* [WORK INSTRUCTIONS]
Extract every line from the entries below that contains the string "Testing", copying each one in full.

* [INFORMATION SHOWN]

##############################

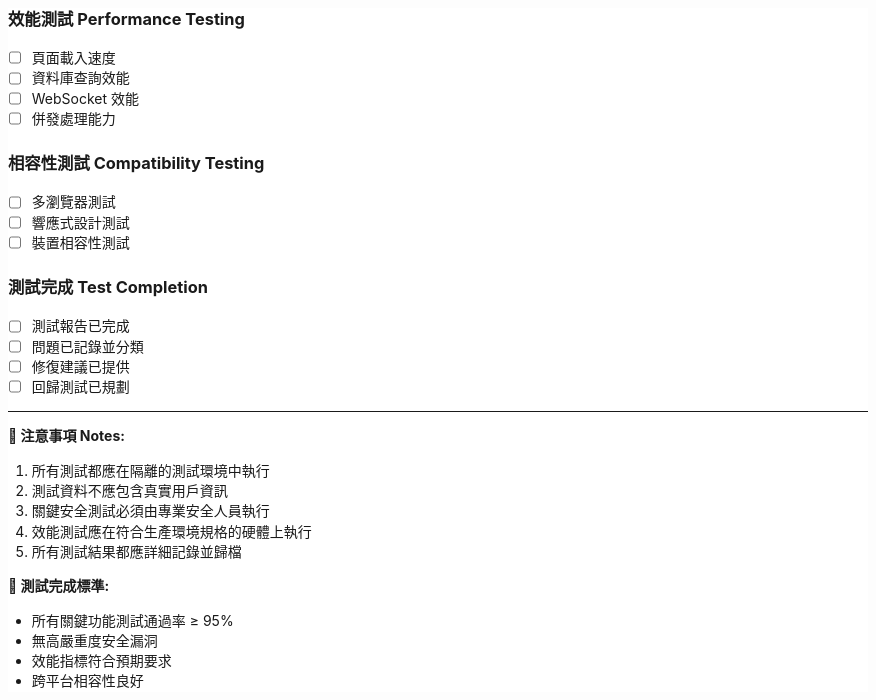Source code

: ### 效能測試 Performance Testing

- [ ] 頁面載入速度
- [ ] 資料庫查詢效能
- [ ] WebSocket 效能
- [ ] 併發處理能力

### 相容性測試 Compatibility Testing

- [ ] 多瀏覽器測試
- [ ] 響應式設計測試
- [ ] 裝置相容性測試

### 測試完成 Test Completion

- [ ] 測試報告已完成
- [ ] 問題已記錄並分類
- [ ] 修復建議已提供
- [ ] 回歸測試已規劃

---

**📝 注意事項 Notes:**

1. 所有測試都應在隔離的測試環境中執行
2. 測試資料不應包含真實用戶資訊
3. 關鍵安全測試必須由專業安全人員執行
4. 效能測試應在符合生產環境規格的硬體上執行
5. 所有測試結果都應詳細記錄並歸檔

**🎯 測試完成標準:**

- 所有關鍵功能測試通過率 ≥ 95%
- 無高嚴重度安全漏洞
- 效能指標符合預期要求
- 跨平台相容性良好
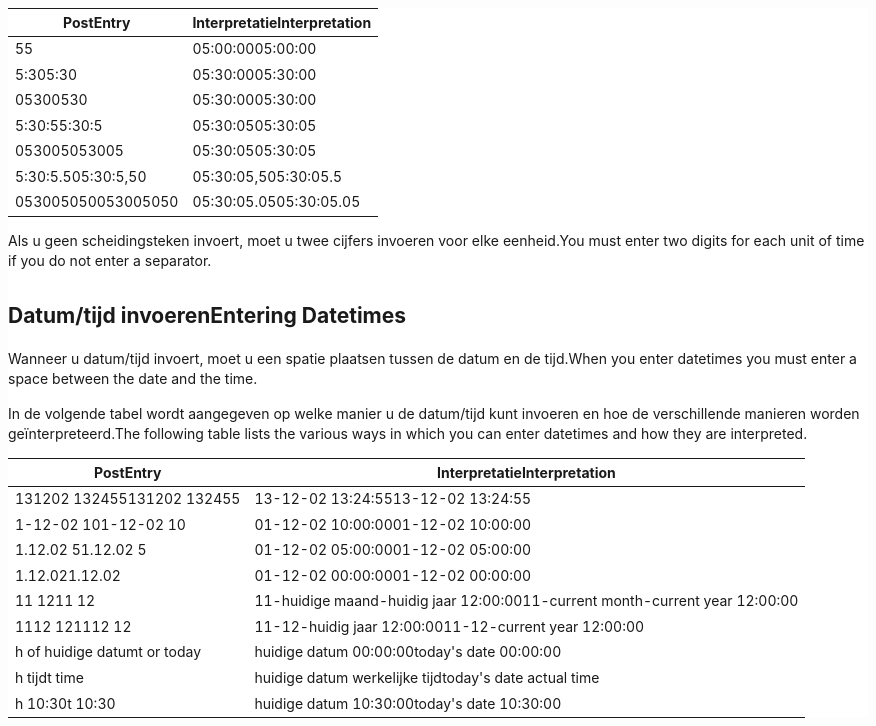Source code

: |<span data-ttu-id="3d96e-163">Post</span><span class="sxs-lookup"><span data-stu-id="3d96e-163">Entry</span></span>|<span data-ttu-id="3d96e-164">Interpretatie</span><span class="sxs-lookup"><span data-stu-id="3d96e-164">Interpretation</span></span>|  
|---------------|------------------------|  
|<span data-ttu-id="3d96e-165">5</span><span class="sxs-lookup"><span data-stu-id="3d96e-165">5</span></span>|<span data-ttu-id="3d96e-166">05:00:00</span><span class="sxs-lookup"><span data-stu-id="3d96e-166">05:00:00</span></span>|  
|<span data-ttu-id="3d96e-167">5:30</span><span class="sxs-lookup"><span data-stu-id="3d96e-167">5:30</span></span>|<span data-ttu-id="3d96e-168">05:30:00</span><span class="sxs-lookup"><span data-stu-id="3d96e-168">05:30:00</span></span>|  
|<span data-ttu-id="3d96e-169">0530</span><span class="sxs-lookup"><span data-stu-id="3d96e-169">0530</span></span>|<span data-ttu-id="3d96e-170">05:30:00</span><span class="sxs-lookup"><span data-stu-id="3d96e-170">05:30:00</span></span>|  
|<span data-ttu-id="3d96e-171">5:30:5</span><span class="sxs-lookup"><span data-stu-id="3d96e-171">5:30:5</span></span>|<span data-ttu-id="3d96e-172">05:30:05</span><span class="sxs-lookup"><span data-stu-id="3d96e-172">05:30:05</span></span>|  
|<span data-ttu-id="3d96e-173">053005</span><span class="sxs-lookup"><span data-stu-id="3d96e-173">053005</span></span>|<span data-ttu-id="3d96e-174">05:30:05</span><span class="sxs-lookup"><span data-stu-id="3d96e-174">05:30:05</span></span>|  
|<span data-ttu-id="3d96e-175">5:30:5.50</span><span class="sxs-lookup"><span data-stu-id="3d96e-175">5:30:5,50</span></span>|<span data-ttu-id="3d96e-176">05:30:05,5</span><span class="sxs-lookup"><span data-stu-id="3d96e-176">05:30:05.5</span></span>|  
|<span data-ttu-id="3d96e-177">053005050</span><span class="sxs-lookup"><span data-stu-id="3d96e-177">053005050</span></span>|<span data-ttu-id="3d96e-178">05:30:05.05</span><span class="sxs-lookup"><span data-stu-id="3d96e-178">05:30:05.05</span></span>|  

 <span data-ttu-id="3d96e-179">Als u geen scheidingsteken invoert, moet u twee cijfers invoeren voor elke eenheid.</span><span class="sxs-lookup"><span data-stu-id="3d96e-179">You must enter two digits for each unit of time if you do not enter a separator.</span></span>  

## <a name="entering-datetimes"></a><span data-ttu-id="3d96e-180">Datum/tijd invoeren</span><span class="sxs-lookup"><span data-stu-id="3d96e-180">Entering Datetimes</span></span>  
 <span data-ttu-id="3d96e-181">Wanneer u datum/tijd invoert, moet u een spatie plaatsen tussen de datum en de tijd.</span><span class="sxs-lookup"><span data-stu-id="3d96e-181">When you enter datetimes you must enter a space between the date and the time.</span></span>  

 <span data-ttu-id="3d96e-182">In de volgende tabel wordt aangegeven op welke manier u de datum/tijd kunt invoeren en hoe de verschillende manieren worden geïnterpreteerd.</span><span class="sxs-lookup"><span data-stu-id="3d96e-182">The following table lists the various ways in which you can enter datetimes and how they are interpreted.</span></span>  

|<span data-ttu-id="3d96e-183">Post</span><span class="sxs-lookup"><span data-stu-id="3d96e-183">Entry</span></span>|<span data-ttu-id="3d96e-184">Interpretatie</span><span class="sxs-lookup"><span data-stu-id="3d96e-184">Interpretation</span></span>|  
|---------------|------------------------|  
|<span data-ttu-id="3d96e-185">131202 132455</span><span class="sxs-lookup"><span data-stu-id="3d96e-185">131202 132455</span></span>|<span data-ttu-id="3d96e-186">13-12-02 13:24:55</span><span class="sxs-lookup"><span data-stu-id="3d96e-186">13-12-02 13:24:55</span></span>|  
|<span data-ttu-id="3d96e-187">1-12-02 10</span><span class="sxs-lookup"><span data-stu-id="3d96e-187">1-12-02 10</span></span>|<span data-ttu-id="3d96e-188">01-12-02 10:00:00</span><span class="sxs-lookup"><span data-stu-id="3d96e-188">01-12-02 10:00:00</span></span>|  
|<span data-ttu-id="3d96e-189">1.12.02 5</span><span class="sxs-lookup"><span data-stu-id="3d96e-189">1.12.02 5</span></span>|<span data-ttu-id="3d96e-190">01-12-02 05:00:00</span><span class="sxs-lookup"><span data-stu-id="3d96e-190">01-12-02 05:00:00</span></span>|  
|<span data-ttu-id="3d96e-191">1.12.02</span><span class="sxs-lookup"><span data-stu-id="3d96e-191">1.12.02</span></span>|<span data-ttu-id="3d96e-192">01-12-02 00:00:00</span><span class="sxs-lookup"><span data-stu-id="3d96e-192">01-12-02 00:00:00</span></span>|  
|<span data-ttu-id="3d96e-193">11 12</span><span class="sxs-lookup"><span data-stu-id="3d96e-193">11 12</span></span>|<span data-ttu-id="3d96e-194">11-huidige maand-huidig jaar 12:00:00</span><span class="sxs-lookup"><span data-stu-id="3d96e-194">11-current month-current year 12:00:00</span></span>|  
|<span data-ttu-id="3d96e-195">1112 12</span><span class="sxs-lookup"><span data-stu-id="3d96e-195">1112 12</span></span>|<span data-ttu-id="3d96e-196">11-12-huidig jaar 12:00:00</span><span class="sxs-lookup"><span data-stu-id="3d96e-196">11-12-current year 12:00:00</span></span>|  
|<span data-ttu-id="3d96e-197">h of huidige datum</span><span class="sxs-lookup"><span data-stu-id="3d96e-197">t or today</span></span>|<span data-ttu-id="3d96e-198">huidige datum 00:00:00</span><span class="sxs-lookup"><span data-stu-id="3d96e-198">today's date 00:00:00</span></span>|  
|<span data-ttu-id="3d96e-199">h tijd</span><span class="sxs-lookup"><span data-stu-id="3d96e-199">t time</span></span>|<span data-ttu-id="3d96e-200">huidige datum werkelijke tijd</span><span class="sxs-lookup"><span data-stu-id="3d96e-200">today's date actual time</span></span>|  
|<span data-ttu-id="3d96e-201">h 10:30</span><span class="sxs-lookup"><span data-stu-id="3d96e-201">t 10:30</span></span>|<span data-ttu-id="3d96e-202">huidige datum 10:30:00</span><span class="sxs-lookup"><span data-stu-id="3d96e-202">today's date 10:30:00</span></span>|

##############################

* [SOLUTION TO THIS TASK]
: ### 效能測試 Performance Testing
### 相容性測試 Compatibility Testing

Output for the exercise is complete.